→ **Exercise description**: Rewrite the entries from the line with "PhD und Doktoratsstudien" through the end of the entries, replacing "Tagscloud" with "Tag cloud" and keeping everything else unchanged. Leave the pictures out of your answer.

== Information

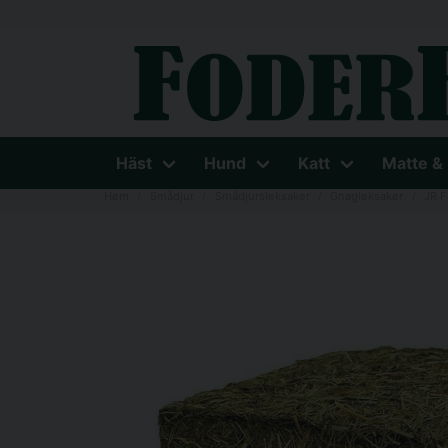
Häst
Hund
Katt
Matte &
Hem
Smådjur
Smådjursleksaker
Gnagleksaker
JR 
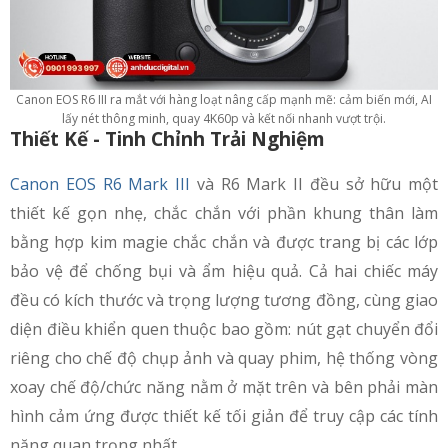
Canon EOS R6 III ra mắt với hàng loạt nâng cấp mạnh mẽ: cảm biến mới, AI
lấy nét thông minh, quay 4K60p và kết nối nhanh vượt trội.
Thiết Kế - Tinh Chỉnh Trải Nghiệm
Canon EOS R6 Mark III
và R6 Mark II đều sở hữu một
thiết kế gọn nhẹ, chắc chắn với phần khung thân làm
bằng hợp kim magie chắc chắn và được trang bị các lớp
bảo vệ để chống bụi và ẩm hiệu quả. Cả hai chiếc máy
đều có kích thước và trọng lượng tương đồng, cùng giao
diện điều khiển quen thuộc bao gồm: nút gạt chuyển đổi
riêng cho chế độ chụp ảnh và quay phim, hệ thống vòng
xoay chế độ/chức năng nằm ở mặt trên và bên phải màn
hình cảm ứng được thiết kế tối giản để truy cập các tính
năng quan trọng nhất.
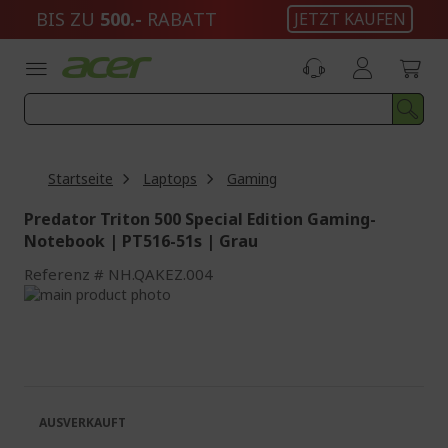
Zum
BIS ZU
500.-
RABATT
JETZT KAUFEN
Inhalt
springen
Startseite
Laptops
Gaming
Predator Triton 500 Special Edition Gaming-
Notebook | PT516-51s | Grau
Referenz
NH.QAKEZ.004
Zum
Ende
Zum
der
Anfang
Bildgalerie
der
springen
Bildgalerie
springen
AUSVERKAUFT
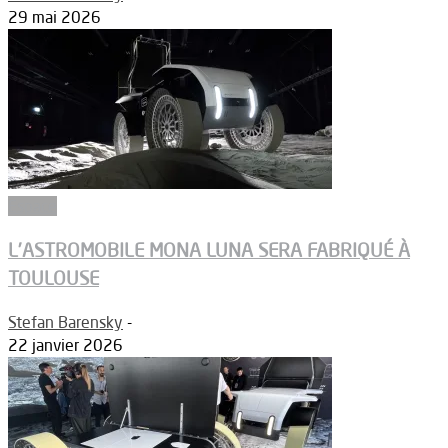
29 mai 2026
Espace
L’ASTROMOBILE MONA LUNA SERA FABRIQUÉ À
TOULOUSE
Stefan Barensky
-
22 janvier 2026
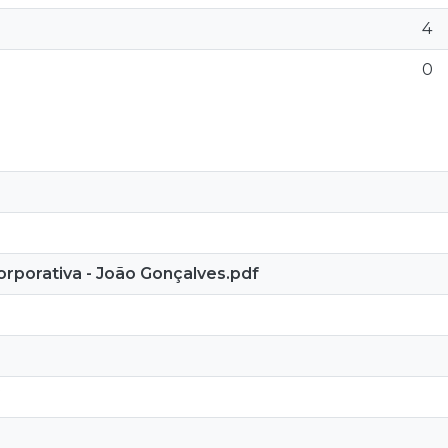
4
0
orporativa - João Gonçalves.pdf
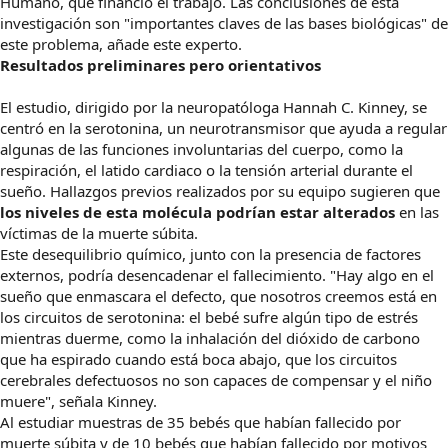
Humano, que financió el trabajo. Las conclusiones de esta
investigación son "importantes claves de las bases biológicas" de
este problema, añade este experto.
Resultados preliminares pero orientativos
El estudio, dirigido por la neuropatóloga Hannah C. Kinney, se
centró en la serotonina, un neurotransmisor que ayuda a regular
algunas de las funciones involuntarias del cuerpo, como la
respiración, el latido cardiaco o la tensión arterial durante el
sueño. Hallazgos previos realizados por su equipo sugieren que
los niveles de esta molécula podrían estar alterados
en las
víctimas de la muerte súbita.
Este desequilibrio químico, junto con la presencia de factores
externos, podría desencadenar el fallecimiento. "Hay algo en el
sueño que enmascara el defecto, que nosotros creemos está en
los circuitos de serotonina: el bebé sufre algún tipo de estrés
mientras duerme, como la inhalación del dióxido de carbono
que ha espirado cuando está boca abajo, que los circuitos
cerebrales defectuosos no son capaces de compensar y el niño
muere", señala Kinney.
Al estudiar muestras de 35 bebés que habían fallecido por
muerte súbita y de 10 bebés que habían fallecido por motivos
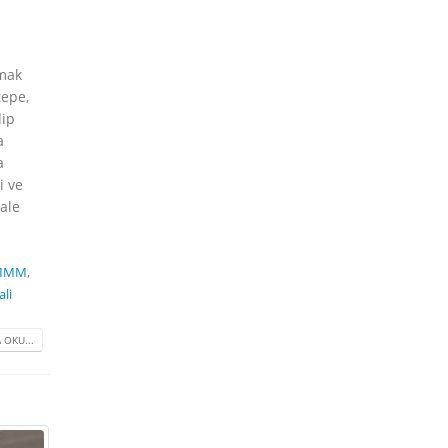
lmak
tepe,
dip
a
a
i ve
hale
SMMM
,
li
 OKU...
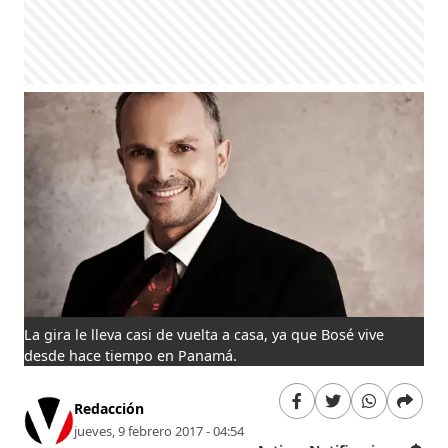
La gira le lleva casi de vuelta a casa, ya que Bosé vive
desde hace tiempo en Panamá.
Redacción
jueves, 9 febrero 2017 - 04:54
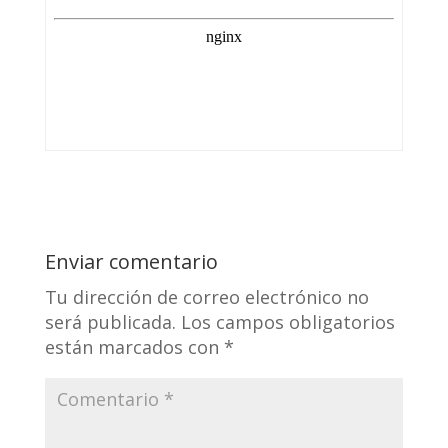
Enviar comentario
Tu dirección de correo electrónico no
será publicada.
Los campos obligatorios
están marcados con
*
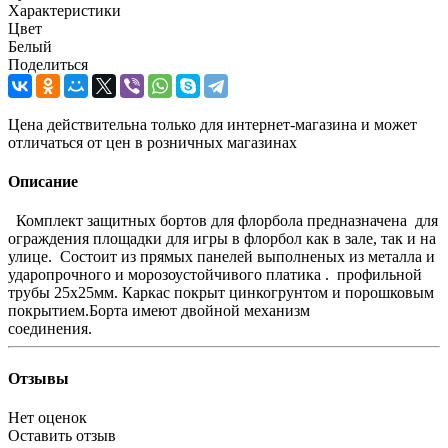
Характеристики
Цвет
Белый
Поделиться
Цена действительна только для интернет-магазина и может
отличаться от цен в розничных магазинах
Описание
Комплект защитных бортов для флорбола предназначена для
ограждения площадки для игры в флорбол как в зале, так и на
улице. Состоит из прямых панелей выполненых из металла и
ударопрочного и морозоустойчивого платика . профильной
трубы 25х25мм. Каркас покрыт цинкогрунтом и порошковым
покрытием.Борта имеют двойной механизм
соединения.
Отзывы
Нет оценок
Оставить отзыв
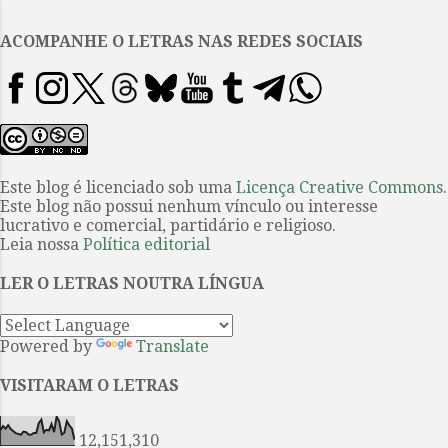
.
listas podem representar um
caminho ou possibilidades de
ACOMPANHE O LETRAS NAS REDES SOCIAIS
respostas para determinadas
questões. Suponho, que também
todos hão de concordar. Feiras de
livro, festas literárias e outros
acontecimentos ao redor dessa
instituição onde cabe toda a
Este blog é licenciado sob uma
Licença Creative Commons
.
Este blog não possui nenhum vínculo ou interesse
existência humana e para além da
lucrativo e comercial, partidário e religioso.
humana, são termômetros para
Leia nossa
Política editorial
avaliar, por exemplo, em que pé
anda o consumo de letras. Daí
LER O LETRAS NOUTRA LÍNGUA
toda proximidade com o ranking
do The top ten. O...
Powered by
Translate
VISITARAM O LETRAS
12,151,310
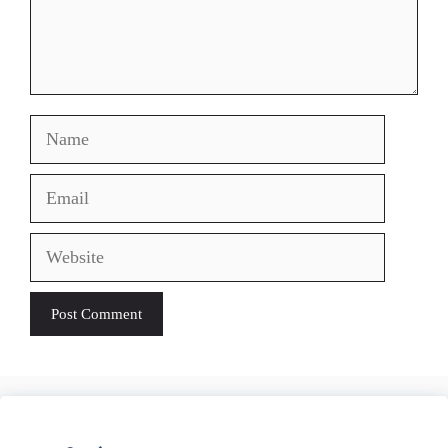
Name
Email
Website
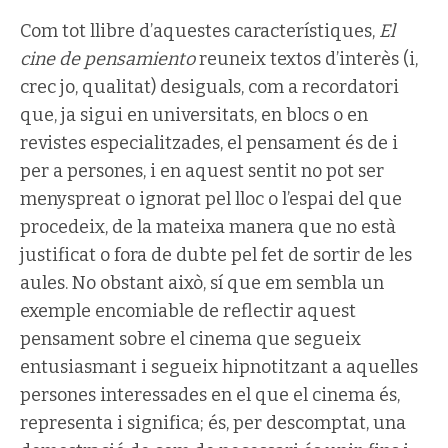
Com tot llibre d’aquestes característiques,
El
cine de pensamiento
reuneix textos d’interès (i,
crec jo, qualitat) desiguals, com a recordatori
que, ja sigui en universitats, en blocs o en
revistes especialitzades, el pensament és de i
per a persones, i en aquest sentit no pot ser
menyspreat o ignorat pel lloc o l’espai del que
procedeix, de la mateixa manera que no està
justificat o fora de dubte pel fet de sortir de les
aules. No obstant això, sí que em sembla un
exemple encomiable de reflectir aquest
pensament sobre el cinema que segueix
entusiasmant i segueix hipnotitzant a aquelles
persones interessades en el que el cinema és,
representa i significa; és, per descomptat, una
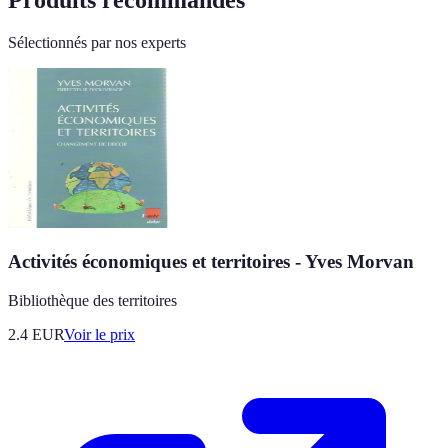
Produits recommandés
Sélectionnés par nos experts
Activités économiques et territoires - Yves Morvan
Bibliothèque des territoires
2.4
EUR
Voir le prix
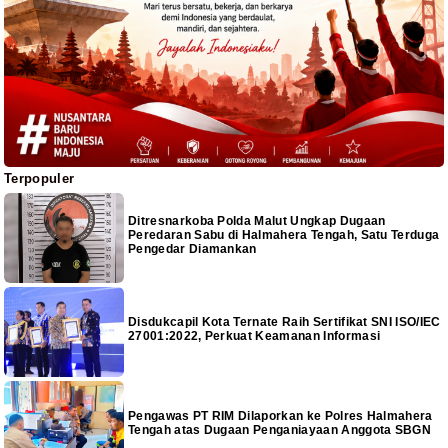
Terpopuler
Ditresnarkoba Polda Malut Ungkap Dugaan
Peredaran Sabu di Halmahera Tengah, Satu Terduga
Pengedar Diamankan
Disdukcapil Kota Ternate Raih Sertifikat SNI ISO/IEC
27001:2022, Perkuat Keamanan Informasi
Pengawas PT RIM Dilaporkan ke Polres Halmahera
Tengah atas Dugaan Penganiayaan Anggota SBGN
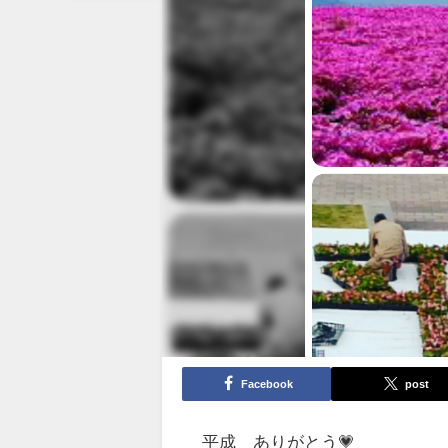
Facebook
post
平成 ありがとう💗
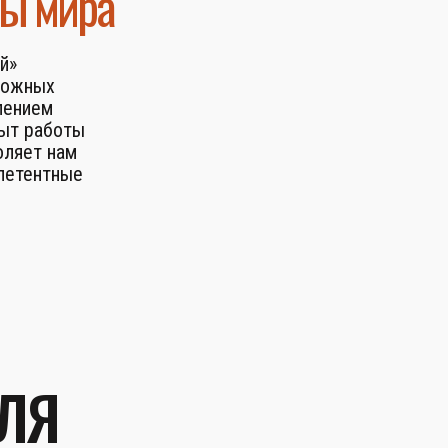
ны мира
й»
ложных
лением
пыт работы
оляет нам
петентные
ЛЯ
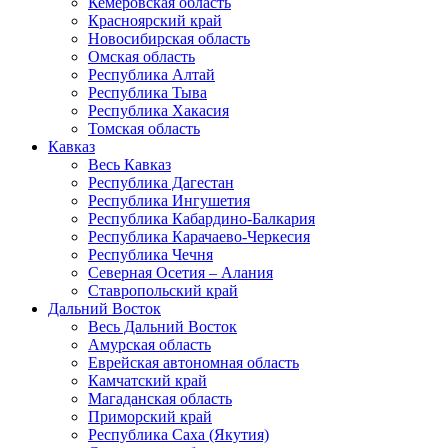
Кемеровская область
Красноярский край
Новосибирская область
Омская область
Республика Алтай
Республика Тыва
Республика Хакасия
Томская область
Кавказ
Весь Кавказ
Республика Дагестан
Республика Ингушетия
Республика Кабардино-Балкария
Республика Карачаево-Черкесия
Республика Чечня
Северная Осетия – Алания
Ставропольский край
Дальний Восток
Весь Дальний Восток
Амурская область
Еврейская автономная область
Камчатский край
Магаданская область
Приморский край
Республика Саха (Якутия)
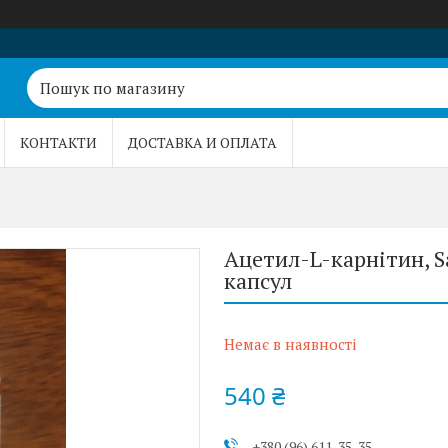
КОНТАКТИ
ДОСТАВКА И ОПЛАТА
Ацетил-L-карнітин, Sa
капсул
Немає в наявності
540 ₴
+380 (96) 611-35-35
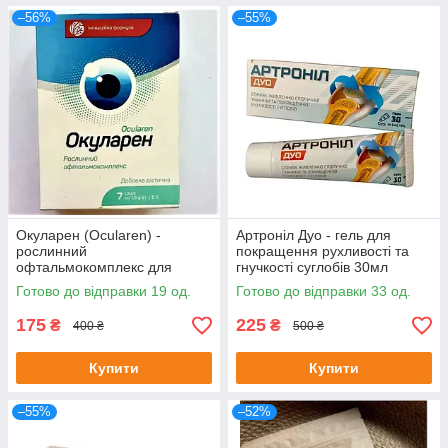
–56%
–55%
Окуларен (Ocularen) -
Артроніл Дуо - гель для
рослинний
покращення рухливості та
офтальмокомплекс для
гнучкості суглобів 30мл
покращення зору, 7 саше
Готово до відправки 19 од.
Готово до відправки 33 од.
175
225
₴
₴
400 ₴
500 ₴
Купити
Купити
–55%
–52%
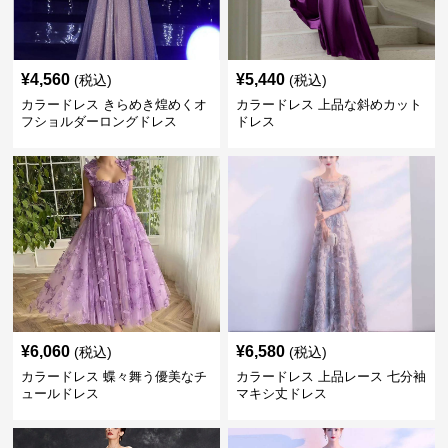
¥
4,560
¥
5,440
(税込)
(税込)
カラードレス きらめき煌めくオ
カラードレス 上品な斜めカット
フショルダーロングドレス
ドレス
¥
6,060
¥
6,580
(税込)
(税込)
カラードレス 蝶々舞う優美なチ
カラードレス 上品レース 七分袖
ュールドレス
マキシ丈ドレス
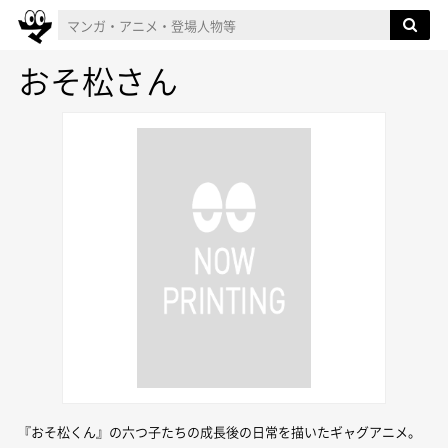
おそ松さん
『おそ松くん』の六つ子たちの成長後の日常を描いたギャグアニメ。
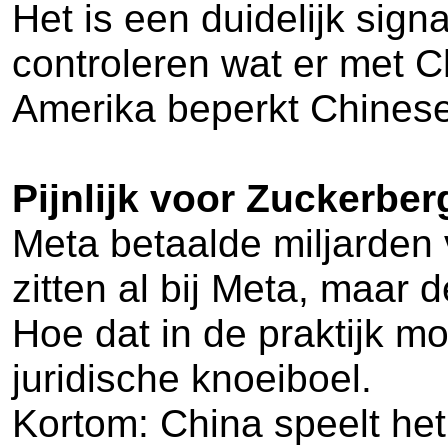
Het is een duidelijk signa
controleren wat er met Chi
Amerika beperkt Chinese
Pijnlijk voor Zuckerber
Meta betaalde miljarden
zitten al bij Meta, maar 
Hoe dat in de praktijk m
juridische knoeiboel.
Kortom: China speelt het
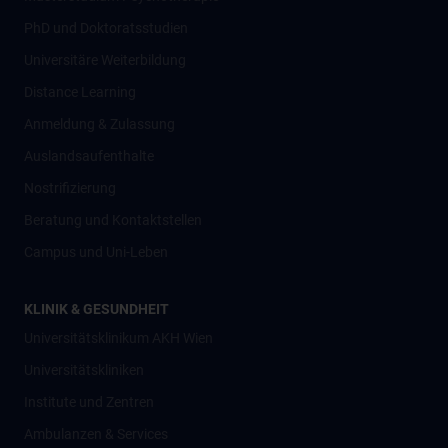
PhD und Doktoratsstudien
Universitäre Weiterbildung
Distance Learning
Anmeldung & Zulassung
Auslandsaufenthalte
Nostrifizierung
Beratung und Kontaktstellen
Campus und Uni-Leben
KLINIK & GESUNDHEIT
Universitätsklinikum AKH Wien
Universitätskliniken
Institute und Zentren
Ambulanzen & Services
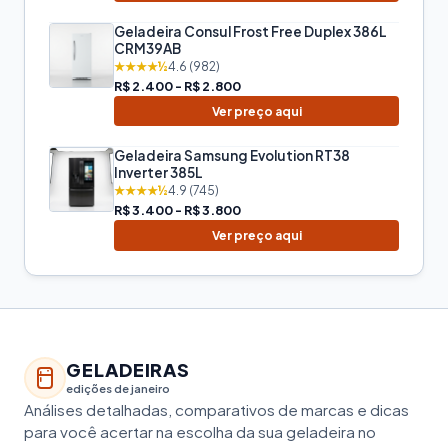
Geladeira Consul Frost Free Duplex 386L
CRM39AB
★★★★½
4.6 (982)
R$ 2.400 - R$ 2.800
Ver preço aqui
Geladeira Samsung Evolution RT38
Inverter 385L
★★★★½
4.9 (745)
R$ 3.400 - R$ 3.800
Ver preço aqui
GELADEIRAS
edições de janeiro
Análises detalhadas, comparativos de marcas e dicas
para você acertar na escolha da sua geladeira no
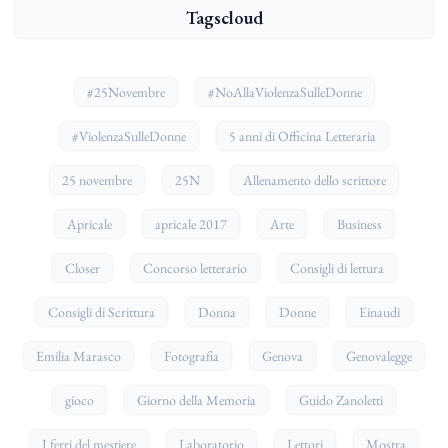
Tagscloud
#25Novembre
#NoAllaViolenzaSulleDonne
#ViolenzaSulleDonne
5 anni di Officina Letteraria
25 novembre
25N
Allenamento dello scrittore
Apricale
apricale 2017
Arte
Business
Closer
Concorso letterario
Consigli di lettura
Consigli di Scrittura
Donna
Donne
Einaudi
Emilia Marasco
Fotografia
Genova
Genovalegge
gioco
Giorno della Memoria
Guido Zanoletti
I ferri del mestiere
Laboratorio
Lettori
Mostra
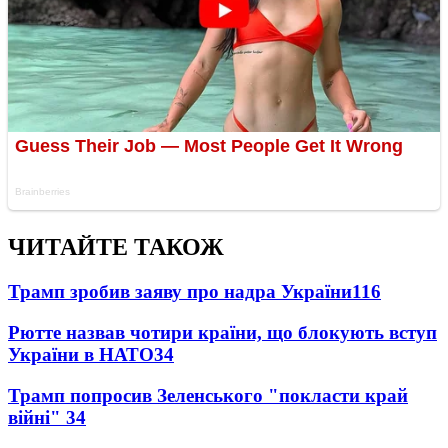
ЧИТАЙТЕ ТАКОЖ
Трамп зробив заяву про надра України
116
Рютте назвав чотири країни, що блокують вступ
України в НАТО
34
Трамп попросив Зеленського "покласти край
війні"
34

====

→ **Result of the task**:
PhD und Doktoratsstudien
Universitäre Weiterbildung
Distance Learning
Anmeldung & Zulassung
Auslandsaufenthalte
Nostrifizierung
Beratung und Kontaktstellen
Campus und Uni-Leben
KLINIK & GESUNDHEIT
Universitätsklinikum AKH Wien
Universitätskliniken
Institute und Zentren
Ambulanzen & Services
Geladeira Consul Frost Free Duplex 386L
CRM39AB
★★★★½
4.6 (982)
R$ 2.400 - R$ 2.800
Ver preço aqui
Geladeira Samsung Evolution RT38
Inverter 385L
★★★★½
4.9 (745)
R$ 3.400 - R$ 3.800
Ver preço aqui
GELADEIRAS
edições de janeiro
Análises detalhadas, comparativos de marcas e dicas
para você acertar na escolha da sua geladeira no
Tag cloud
#25Novembre
#NoAllaViolenzaSulleDonne
#ViolenzaSulleDonne
5 anni di Officina Letteraria
25 novembre
25N
Allenamento dello scrittore
Apricale
apricale 2017
Arte
Business
Closer
Concorso letterario
Consigli di lettura
Consigli di Scrittura
Donna
Donne
Einaudi
Emilia Marasco
Fotografia
Genova
Genovalegge
gioco
Giorno della Memoria
Guido Zanoletti
I ferri del mestiere
Laboratorio
Lettori
Mostra
ЧИТАЙТЕ ТАКОЖ
Трамп зробив заяву про надра України
116
Рютте назвав чотири країни, що блокують вступ
України в НАТО
34
Трамп попросив Зеленського "покласти край
війні"
34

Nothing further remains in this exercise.